* Given text

[Start of section]

Carleton Receives $1.5 Million Grant to Boost Interest in Science Programs

April 22, 2008

Northfield, Minn.––Carleton College, along with 47 other colleges and universities, is the recipient of a Howard Hughes Medical Institute (HHMI) grant to usher in a new era of science education.

Carleton, one of only two Minnesota institutions to receive the grant along with Gustavus Adolphus College, received a grant of $1.5 million over the next four years.

Carleton is using part of the $1.5 million grant from HHMI to prepare its students to move beyond traditional approaches to address real-world scientific complexity. Carleton will develop programs that prepare students to tackle scientific problems as teams, to analyze data with quantitative methods, and to communicate complex information effectively. Faculty members will support a focus on complexity by strengthening teaching and research skills and developing computer-modeling collaborations involving the science and the mathematics departments.

[End of section]

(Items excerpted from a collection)
[Start of section]

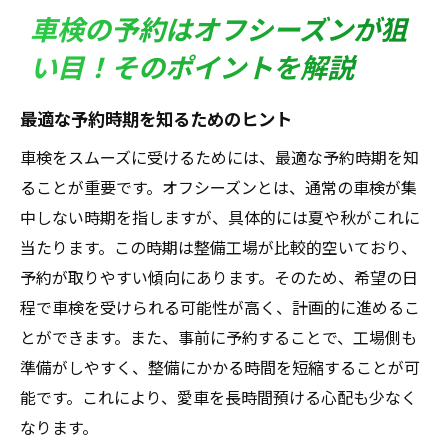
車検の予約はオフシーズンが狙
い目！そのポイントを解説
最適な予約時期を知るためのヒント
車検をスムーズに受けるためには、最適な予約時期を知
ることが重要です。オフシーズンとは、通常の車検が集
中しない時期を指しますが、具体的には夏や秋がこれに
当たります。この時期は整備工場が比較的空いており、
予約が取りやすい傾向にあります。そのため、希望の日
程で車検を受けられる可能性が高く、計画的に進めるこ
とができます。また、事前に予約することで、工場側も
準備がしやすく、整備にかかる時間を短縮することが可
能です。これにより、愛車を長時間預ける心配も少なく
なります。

[End of section]
[Start of section]

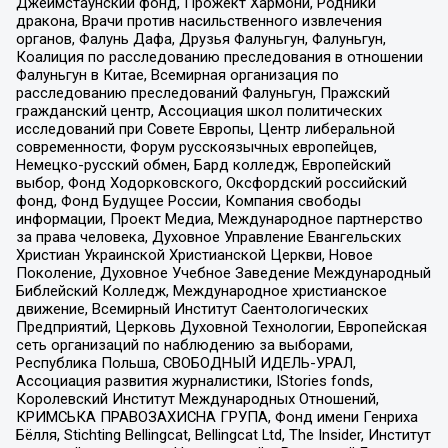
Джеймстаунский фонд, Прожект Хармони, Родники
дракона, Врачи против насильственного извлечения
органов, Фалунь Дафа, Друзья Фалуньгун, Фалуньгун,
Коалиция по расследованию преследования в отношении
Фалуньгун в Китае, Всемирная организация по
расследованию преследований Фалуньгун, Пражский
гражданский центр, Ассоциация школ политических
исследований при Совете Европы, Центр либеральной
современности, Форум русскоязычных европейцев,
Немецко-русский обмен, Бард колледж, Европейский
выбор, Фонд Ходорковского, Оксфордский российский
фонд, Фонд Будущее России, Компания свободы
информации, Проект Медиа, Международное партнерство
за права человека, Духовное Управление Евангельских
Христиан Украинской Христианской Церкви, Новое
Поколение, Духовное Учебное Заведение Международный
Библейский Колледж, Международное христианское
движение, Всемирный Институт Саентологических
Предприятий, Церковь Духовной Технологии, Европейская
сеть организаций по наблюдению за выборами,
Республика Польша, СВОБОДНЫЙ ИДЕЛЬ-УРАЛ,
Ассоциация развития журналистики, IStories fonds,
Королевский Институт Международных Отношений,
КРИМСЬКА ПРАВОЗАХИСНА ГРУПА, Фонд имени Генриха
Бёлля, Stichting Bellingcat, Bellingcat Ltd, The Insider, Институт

[End of section]
[Start of section]

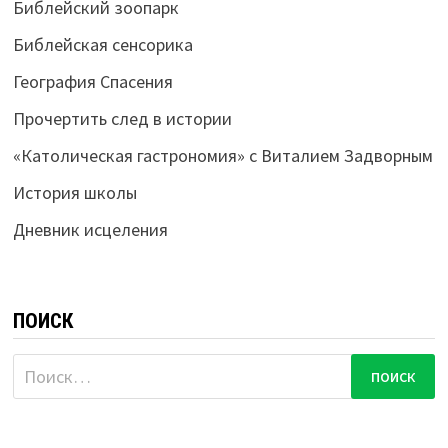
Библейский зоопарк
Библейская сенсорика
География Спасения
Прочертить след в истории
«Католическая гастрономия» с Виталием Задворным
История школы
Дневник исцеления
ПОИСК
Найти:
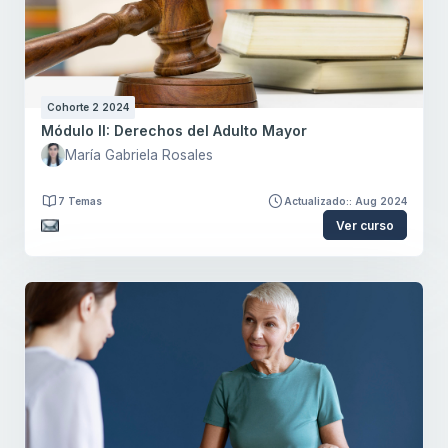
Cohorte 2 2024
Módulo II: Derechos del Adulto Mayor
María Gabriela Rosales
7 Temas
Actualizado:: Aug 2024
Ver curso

[End of section]

* Description of the task
In the Carleton grant announcement, which other Minnesota institution received the HHMI grant?

* Solution to this task
Gustavus Adolphus College